TEXTE À LIRE =
Personnellement, nous avons toujours eu un peu de mal avec Raging Bull. La maestria technique y est sans l’ombre d’un doute, avec la photo en noir et blanc de Michael Chapman et le montage percutant de Thelma Schoonmaker. Et Robert De Niro n’a pas non plus volé son Oscar du Meilleur acteur en 1981, bien que la même année, nous ayons un faible pour Peter O’Toole dans Le Diable en boîte et John Hurt dans Elephant Man. Néanmoins, cette fable sportive sur la gloire et la chute d’un boxeur de légende ne nous a jamais passionné au même degré que les deux collaborations précédentes entre Scorsese et De Niro : Taxi Driver et New York New York.

Eh oui, nous cédons bien plus volontiers aux films plus soignés et sophistiqués du réalisateur, comme la comédie musicale avec Liza Minnelli, mais surtout à l’image du Temps de l’innocence. Dans cette adaptation d’Edith Wharton tout ou presque nous paraît parfait. De la photo splendide de Michael Ballhaus, à la partition magistrale de Elmer Bernstein, en passant par les décors et les costumes divins de Dante Ferretti et Gabriella Pescucci. Or, ce sont surtout les tourments romantiques des personnages qui confèrent ses lettres de noblesse au film, avec Winona Ryder en victime pas dupe et Joanne Woodward en narratrice tout aussi lucide. A déguster sans modération !

Remorques © 1941 Emmanuel Lowenthal / Sedis / Maîtrise Artisanale de l’Industrie Cinématographique / MK2 Films /
Carlotta Films Tous droits réservés

A quand une véritable rétrospective digne de ce nom consacrée à Jean Grémillon (1898-1959) ? Ce n’est pas non plus pour ce mois d’avril, puisque ses deux films à ressortir profitent plutôt l’un de l’autre, au lieu de démarrer un travail de redécouverte à longue haleine. Ainsi, l’arlésienne du mois, L’Étrange Monsieur Victor avait déjà fait son apparition dans cette chronique au mois de mars, avant que son distributeur Ciné Sorbonne ne le repousse au 26 avril. Dès lors, il prendra la suite de Remorques chez Carlotta une semaine plus tôt. Il s’agit d’une manœuvre commerciale assez inspirée, tant le mélodrame avec Michèle Morgan et Jean Gabin, réunis à l’écran trois ans après Quai des brumes de Marcel Carné, est resté davantage dans l’esprit des spectateurs nostalgiques que le policier avec Raimu.

CONSIGNE =
Pour chacune des affirmations ci-dessous, dites si elle concorde avec le texte en répondant par oui ou par non, puis citez mot pour mot les termes du texte qui tranchent.
1. La photo en noir et blanc de Raging Bull est l'œuvre de Michael Chapman.
2. La partition du Temps de l'innocence a été composée par Dante Ferretti.
3. L'Étrange Monsieur Victor a été repoussé au 26 avril par son distributeur.

JEU DE DONNÉES =
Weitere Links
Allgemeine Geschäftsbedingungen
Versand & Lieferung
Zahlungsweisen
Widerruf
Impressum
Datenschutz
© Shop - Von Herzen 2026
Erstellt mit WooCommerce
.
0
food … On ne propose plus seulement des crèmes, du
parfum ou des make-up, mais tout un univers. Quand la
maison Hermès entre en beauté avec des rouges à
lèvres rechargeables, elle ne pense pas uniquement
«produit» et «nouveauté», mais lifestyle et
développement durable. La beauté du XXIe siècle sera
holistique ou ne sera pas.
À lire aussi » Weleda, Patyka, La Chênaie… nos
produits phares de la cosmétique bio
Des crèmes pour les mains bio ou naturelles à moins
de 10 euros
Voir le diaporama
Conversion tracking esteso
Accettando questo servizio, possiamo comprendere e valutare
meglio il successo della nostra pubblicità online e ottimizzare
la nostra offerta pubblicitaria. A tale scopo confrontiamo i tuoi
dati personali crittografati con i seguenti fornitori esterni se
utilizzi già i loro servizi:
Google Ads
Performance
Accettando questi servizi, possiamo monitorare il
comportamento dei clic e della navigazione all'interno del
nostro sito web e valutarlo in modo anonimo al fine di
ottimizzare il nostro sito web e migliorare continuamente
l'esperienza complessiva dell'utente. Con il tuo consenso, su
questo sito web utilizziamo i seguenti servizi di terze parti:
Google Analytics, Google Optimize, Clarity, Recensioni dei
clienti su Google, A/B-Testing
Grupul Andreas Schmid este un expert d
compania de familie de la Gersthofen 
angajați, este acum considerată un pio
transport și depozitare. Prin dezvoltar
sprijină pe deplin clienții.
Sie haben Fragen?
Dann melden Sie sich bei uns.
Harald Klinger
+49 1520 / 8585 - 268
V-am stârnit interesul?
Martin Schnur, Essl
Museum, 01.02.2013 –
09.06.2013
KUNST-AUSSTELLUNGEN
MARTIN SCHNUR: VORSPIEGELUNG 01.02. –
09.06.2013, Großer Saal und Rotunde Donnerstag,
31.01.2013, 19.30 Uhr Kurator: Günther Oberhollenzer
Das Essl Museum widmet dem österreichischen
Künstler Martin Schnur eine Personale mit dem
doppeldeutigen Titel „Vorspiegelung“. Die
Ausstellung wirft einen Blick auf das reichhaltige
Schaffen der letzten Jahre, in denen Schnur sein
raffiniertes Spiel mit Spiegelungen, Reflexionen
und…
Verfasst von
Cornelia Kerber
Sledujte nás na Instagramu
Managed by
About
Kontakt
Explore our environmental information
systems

RÉPONSE =
1. Oui : « avec la photo en noir et blanc de Michael Chapman »
2. Non : « la partition magistrale de Elmer Bernstein »
3. Oui : « avant que son distributeur Ciné Sorbonne ne le repousse au 26 avril »